When we arrived in Pretoria he came back with me for the night until the next morning when we would find him a home. The next morning he went with me to the office to meet Paul and Hennie. When Paul arrived, he came bearing gifts: toys, dog food, a huge bed, and biltong (his favourite thing in the whole world) and, of course, Troy won Paul’s heart immediately.
I asked Paul if Troy could come home with me again for the night. That evening, we went for a walk – and he loves his walks. He slept with me in my bed like a little puppy and, by the next morning, I knew there was no way I could give him up. I asked Paul and Hennie if I could adopt him and, of course, they said yes!
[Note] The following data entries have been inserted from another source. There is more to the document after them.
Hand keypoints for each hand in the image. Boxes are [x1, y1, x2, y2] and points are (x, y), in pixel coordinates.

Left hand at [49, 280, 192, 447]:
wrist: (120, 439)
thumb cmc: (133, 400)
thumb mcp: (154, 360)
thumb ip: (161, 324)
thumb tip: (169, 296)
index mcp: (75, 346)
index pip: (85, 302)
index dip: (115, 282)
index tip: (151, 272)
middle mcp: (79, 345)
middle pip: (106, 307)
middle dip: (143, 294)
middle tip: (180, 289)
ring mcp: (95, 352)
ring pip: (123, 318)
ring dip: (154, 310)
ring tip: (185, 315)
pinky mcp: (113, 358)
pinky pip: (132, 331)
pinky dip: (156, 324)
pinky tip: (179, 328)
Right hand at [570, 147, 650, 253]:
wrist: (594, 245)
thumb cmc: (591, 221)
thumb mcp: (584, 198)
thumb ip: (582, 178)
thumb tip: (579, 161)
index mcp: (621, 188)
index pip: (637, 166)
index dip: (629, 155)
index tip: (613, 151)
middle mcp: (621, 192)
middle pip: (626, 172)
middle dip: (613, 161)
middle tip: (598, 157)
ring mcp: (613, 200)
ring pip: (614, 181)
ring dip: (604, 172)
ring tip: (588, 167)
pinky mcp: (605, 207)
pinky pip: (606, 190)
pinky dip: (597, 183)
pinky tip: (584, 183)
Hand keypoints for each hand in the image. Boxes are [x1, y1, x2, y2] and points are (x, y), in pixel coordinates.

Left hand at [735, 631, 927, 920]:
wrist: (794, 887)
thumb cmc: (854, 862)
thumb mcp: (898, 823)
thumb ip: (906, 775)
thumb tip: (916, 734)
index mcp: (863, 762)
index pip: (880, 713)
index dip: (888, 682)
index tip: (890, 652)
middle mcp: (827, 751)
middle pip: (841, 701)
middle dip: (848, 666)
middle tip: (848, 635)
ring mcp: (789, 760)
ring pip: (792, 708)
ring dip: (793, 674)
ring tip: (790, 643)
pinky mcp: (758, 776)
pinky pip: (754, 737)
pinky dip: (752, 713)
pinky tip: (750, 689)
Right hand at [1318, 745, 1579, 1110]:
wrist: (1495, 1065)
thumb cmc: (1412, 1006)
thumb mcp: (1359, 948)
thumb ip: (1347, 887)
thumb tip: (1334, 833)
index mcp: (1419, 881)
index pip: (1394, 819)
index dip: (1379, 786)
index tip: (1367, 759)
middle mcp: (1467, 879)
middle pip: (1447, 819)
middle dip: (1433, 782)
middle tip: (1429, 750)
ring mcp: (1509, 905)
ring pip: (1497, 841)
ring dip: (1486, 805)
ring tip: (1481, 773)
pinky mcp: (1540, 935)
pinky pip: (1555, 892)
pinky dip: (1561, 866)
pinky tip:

I was completely in love. Troy is not just any dog; he’s really special and, after all he’s been through, he’s still such a lovable guy who means no harm to anyone. I feel a bond with Troy which I’ve never felt with any other dog before. He means the world to me and it’s scary to think that had it not been for Sabina, Paul and Hennie with their good hearts and determination to save Troy, I would never have met him. He’s my best friend and a big part of the family; I think I needed him more than he needed me.
I take him to the office now and then for the day so he can visit Paul and he gets so excited for that, knowing full well that, aside from the fact that he LOVES Paul, he’ll get biltong too. You can say we share custody.
Troy is nothing else but a big brown-and-white bundle of love and all he brings is happiness to everyone who meets him. He is a big puppy on a mission to love!